Retinal Biometrics based on Iterative Closest Point Algorithm

Yuji Hatanaka, Mikiya Tajima, Ryo Kawasaki1, Koko Saito2, Kazunori Ogohara, Chisako Muramatsu, Wataru Sunayama3, Hiroshi Fujita

  • 1Yamagata University
  • 2Shinoda General Hospital
  • 3The University of Shiga Prefecture

Details

15:20 - 15:35 | Wed 12 Jul | Rushmer Room | WeBT16.5

Session: Retinal Imaging I

Abstract

The pattern of blood vessels in the eye is unique to each person because it rarely changes over time. Therefore, it is well known that retinal blood vessels are useful for biometrics. This paper describes a biometrics method using the Jaccard similarity coefficient (JSC) based on blood vessel regions in retinal image pairs.

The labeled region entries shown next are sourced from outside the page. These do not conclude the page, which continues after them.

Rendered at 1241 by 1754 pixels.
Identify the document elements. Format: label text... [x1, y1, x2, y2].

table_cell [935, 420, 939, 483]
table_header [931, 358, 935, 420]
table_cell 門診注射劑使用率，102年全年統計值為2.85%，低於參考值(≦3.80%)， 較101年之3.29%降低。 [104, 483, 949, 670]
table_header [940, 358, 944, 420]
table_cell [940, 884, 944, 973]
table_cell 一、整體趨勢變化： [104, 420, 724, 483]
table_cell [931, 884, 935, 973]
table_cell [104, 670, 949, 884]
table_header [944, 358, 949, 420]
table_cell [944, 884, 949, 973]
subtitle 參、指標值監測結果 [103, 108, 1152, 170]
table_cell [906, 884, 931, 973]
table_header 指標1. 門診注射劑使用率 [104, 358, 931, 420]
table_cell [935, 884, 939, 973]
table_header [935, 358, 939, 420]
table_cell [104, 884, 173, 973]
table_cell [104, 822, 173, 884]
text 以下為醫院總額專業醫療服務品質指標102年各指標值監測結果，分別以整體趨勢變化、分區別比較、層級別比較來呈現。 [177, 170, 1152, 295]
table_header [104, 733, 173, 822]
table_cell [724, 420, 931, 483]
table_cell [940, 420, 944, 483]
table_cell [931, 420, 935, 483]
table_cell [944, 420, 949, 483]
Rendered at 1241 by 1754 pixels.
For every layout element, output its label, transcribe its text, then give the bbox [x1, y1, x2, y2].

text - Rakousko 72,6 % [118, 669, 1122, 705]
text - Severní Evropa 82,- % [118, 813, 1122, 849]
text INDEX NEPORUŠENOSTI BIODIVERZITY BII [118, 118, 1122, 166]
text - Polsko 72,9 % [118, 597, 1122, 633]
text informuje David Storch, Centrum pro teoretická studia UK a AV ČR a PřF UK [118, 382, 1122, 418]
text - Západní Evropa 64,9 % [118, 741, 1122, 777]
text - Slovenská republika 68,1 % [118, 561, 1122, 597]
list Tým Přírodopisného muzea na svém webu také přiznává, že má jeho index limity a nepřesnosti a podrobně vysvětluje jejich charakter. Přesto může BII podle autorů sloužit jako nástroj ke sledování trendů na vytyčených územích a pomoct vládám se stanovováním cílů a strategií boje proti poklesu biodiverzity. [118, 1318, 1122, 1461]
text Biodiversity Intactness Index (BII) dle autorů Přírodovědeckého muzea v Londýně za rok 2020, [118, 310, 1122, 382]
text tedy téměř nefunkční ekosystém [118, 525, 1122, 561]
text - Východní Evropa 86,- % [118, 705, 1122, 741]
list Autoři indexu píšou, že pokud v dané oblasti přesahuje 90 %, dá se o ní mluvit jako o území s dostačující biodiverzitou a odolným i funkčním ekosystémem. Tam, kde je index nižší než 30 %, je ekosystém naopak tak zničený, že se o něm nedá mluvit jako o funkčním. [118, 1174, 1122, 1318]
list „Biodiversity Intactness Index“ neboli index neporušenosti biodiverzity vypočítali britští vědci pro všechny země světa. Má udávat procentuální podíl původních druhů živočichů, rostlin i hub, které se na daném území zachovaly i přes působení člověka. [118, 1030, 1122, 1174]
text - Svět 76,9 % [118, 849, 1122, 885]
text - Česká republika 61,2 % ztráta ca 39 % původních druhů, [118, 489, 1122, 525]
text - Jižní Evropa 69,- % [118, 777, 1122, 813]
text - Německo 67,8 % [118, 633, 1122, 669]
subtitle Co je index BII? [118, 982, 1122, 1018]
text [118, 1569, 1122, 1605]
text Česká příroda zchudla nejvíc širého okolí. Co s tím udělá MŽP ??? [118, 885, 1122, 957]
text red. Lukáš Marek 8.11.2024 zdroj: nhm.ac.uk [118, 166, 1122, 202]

The retinal image pairs were rough matched by the center of their optic discs. Moreover, the image pairs were aligned using the Iterative Closest Point algorithm based on detailed blood vessel skeletons. For registration, perspective transform was applied to the retinal images. Finally, the pairs were classified as either correct or incorrect using the JSC of the blood vessel region in the image pairs. The proposed method was applied to temporal retinal images, which were obtained in 2009 (695 images) and 2013 (87 images). The 87 images acquired in 2013 were all from persons already examined in 2009. The accuracy of the proposed method reached 100%.